In fact, this is the first-ever collection of German language essays on the Victorian composer and one of the very few that exist anywhere. It was published in a German series of publications begun in 1977. The first volume on a British composer was on Frederick Delius and that came out in 2010.
This small book contains five articles in total, so there is little space to deal with all the important aspects of Sullivan. What is more it is sad that only one German author has actually contributed to the book, the others being either English or American. It would have been great if there could have emerged some kind of German or European view on Sullivan, his foundation in the schooling at the Leipzig Conservatoire and/or a positioning of his light operas amid the European operetta milieu (the Viennese operettas of Strauss, Suppé, Millöcker and Zeller and the French operettas of Offenbach, Planquette, Messager and Delibes). Regrettably these aspects are missing from the volume.
The first contribution in the book, by Benedict Taylor, attempts to situate Sullivan in his context and assess his aesthetics. Unfortunately many important aspects, such as the place of Sullivan in 19th century British and European music, have been largely omitted so that an informed assessment cannot take place. Taylor tries to explain judgments made by some authors through some of the compositions and extensive reference to original sources. In doing so however he fails to take into the reckoning the complete span of Sullivan’s music; there’s no mention of the sacred music for example or of the Symphony in E. David J. Eden treads more accustomed ground with a paper on Sullivan and his librettists, dealing solely with a selection of the operatic works and concentrating, not surprisingly, on the Gilbert connection. The special musical features that Sullivan brings to these libretti are not covered. This is in the face of Sullivan’s technique of musical irony and parody remaining unsurpassed in the field of 19th century light opera worldwide. It’s a field still largely unploughed internationally. James Brooks Kuykendall deals with Sullivan the “music dramatist” (deriving from the German “Musikdrama”), concentrating especially on The Golden Legend, Ivanhoe, and The Yeomen of the Guard. Here we have Sullivan the music dramatist at his very best. It is I think the first time Germans have been alerted to these works. Meinhard Saremba calls his contribution simply “The Sullivan Problem”, again relating to the reception of Sullivan’s music – supplying a finely judged and knowledgeable paper. Finally Richard Silverman features some of Sullivan’s stylistic features with special reference to the matter of interpretation in performance.

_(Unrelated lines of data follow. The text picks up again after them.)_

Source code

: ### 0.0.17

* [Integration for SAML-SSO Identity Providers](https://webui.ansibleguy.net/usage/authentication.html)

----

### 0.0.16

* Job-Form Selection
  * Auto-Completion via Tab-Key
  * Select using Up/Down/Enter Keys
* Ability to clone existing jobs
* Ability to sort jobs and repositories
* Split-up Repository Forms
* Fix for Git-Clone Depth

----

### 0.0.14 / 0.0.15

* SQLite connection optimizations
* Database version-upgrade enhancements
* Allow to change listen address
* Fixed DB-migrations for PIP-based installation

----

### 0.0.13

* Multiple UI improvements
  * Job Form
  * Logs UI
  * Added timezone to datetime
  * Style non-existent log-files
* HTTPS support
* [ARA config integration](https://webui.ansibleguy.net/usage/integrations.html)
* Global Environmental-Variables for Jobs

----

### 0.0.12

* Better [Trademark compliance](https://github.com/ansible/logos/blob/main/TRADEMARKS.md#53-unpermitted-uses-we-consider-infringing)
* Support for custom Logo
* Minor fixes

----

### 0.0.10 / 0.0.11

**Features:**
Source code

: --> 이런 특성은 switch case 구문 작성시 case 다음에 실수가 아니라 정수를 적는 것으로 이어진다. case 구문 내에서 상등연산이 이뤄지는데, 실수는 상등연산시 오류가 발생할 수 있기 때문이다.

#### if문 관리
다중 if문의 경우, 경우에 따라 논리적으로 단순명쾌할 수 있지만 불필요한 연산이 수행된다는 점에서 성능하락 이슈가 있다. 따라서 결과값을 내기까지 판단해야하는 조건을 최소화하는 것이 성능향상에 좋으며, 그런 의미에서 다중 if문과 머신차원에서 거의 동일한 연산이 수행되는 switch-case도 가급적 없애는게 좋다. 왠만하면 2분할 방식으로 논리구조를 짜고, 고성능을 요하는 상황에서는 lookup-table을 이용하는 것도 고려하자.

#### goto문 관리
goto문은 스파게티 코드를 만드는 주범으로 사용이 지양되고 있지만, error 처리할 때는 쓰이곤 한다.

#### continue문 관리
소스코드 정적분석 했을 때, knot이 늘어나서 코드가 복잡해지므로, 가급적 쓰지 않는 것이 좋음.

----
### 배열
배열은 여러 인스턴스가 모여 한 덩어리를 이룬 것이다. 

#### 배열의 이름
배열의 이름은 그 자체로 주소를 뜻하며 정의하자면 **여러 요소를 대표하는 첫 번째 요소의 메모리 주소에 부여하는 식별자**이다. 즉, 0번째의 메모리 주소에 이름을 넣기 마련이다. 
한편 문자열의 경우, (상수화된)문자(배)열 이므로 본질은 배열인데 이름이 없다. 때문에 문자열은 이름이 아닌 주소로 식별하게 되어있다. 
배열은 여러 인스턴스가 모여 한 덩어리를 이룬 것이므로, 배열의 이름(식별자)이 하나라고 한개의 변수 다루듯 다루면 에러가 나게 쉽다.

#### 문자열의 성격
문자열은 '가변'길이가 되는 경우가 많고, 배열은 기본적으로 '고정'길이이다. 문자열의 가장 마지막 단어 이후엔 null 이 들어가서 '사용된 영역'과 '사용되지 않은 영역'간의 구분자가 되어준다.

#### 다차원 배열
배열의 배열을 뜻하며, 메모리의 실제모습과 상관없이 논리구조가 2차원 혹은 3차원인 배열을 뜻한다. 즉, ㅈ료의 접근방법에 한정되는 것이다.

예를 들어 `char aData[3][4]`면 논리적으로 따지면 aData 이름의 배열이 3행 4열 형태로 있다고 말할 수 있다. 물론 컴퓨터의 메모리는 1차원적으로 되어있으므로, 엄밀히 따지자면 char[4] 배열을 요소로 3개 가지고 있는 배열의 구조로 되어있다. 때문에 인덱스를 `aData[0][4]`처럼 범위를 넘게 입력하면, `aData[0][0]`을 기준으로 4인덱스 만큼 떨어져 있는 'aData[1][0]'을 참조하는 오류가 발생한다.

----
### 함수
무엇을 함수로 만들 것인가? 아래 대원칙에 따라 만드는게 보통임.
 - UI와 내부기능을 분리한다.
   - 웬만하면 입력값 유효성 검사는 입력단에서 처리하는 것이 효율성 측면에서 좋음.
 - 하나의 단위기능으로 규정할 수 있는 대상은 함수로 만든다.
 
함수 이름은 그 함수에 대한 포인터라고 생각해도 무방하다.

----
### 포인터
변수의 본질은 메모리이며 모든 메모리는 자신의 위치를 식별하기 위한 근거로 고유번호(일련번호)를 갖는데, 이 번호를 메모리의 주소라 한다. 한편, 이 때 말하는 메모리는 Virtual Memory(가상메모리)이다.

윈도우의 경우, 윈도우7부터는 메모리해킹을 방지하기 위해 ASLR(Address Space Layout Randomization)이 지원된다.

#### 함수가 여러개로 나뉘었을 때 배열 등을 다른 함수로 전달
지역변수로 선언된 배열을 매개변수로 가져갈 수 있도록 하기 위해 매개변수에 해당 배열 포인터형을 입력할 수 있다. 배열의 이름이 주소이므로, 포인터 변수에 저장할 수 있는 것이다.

This short book opens up avenues of possible future Sullivan research, but in total far too few to make it a really important publication. For the German understanding of British music - and Sullivan, for that matter - it is of course highly important. The next volume in the series on an English composer will be on Edward Elgar.

Jürgen Schaarwächter
This short book opens up avenues of possible future Sullivan research, but in total far too few to make it a really important publication.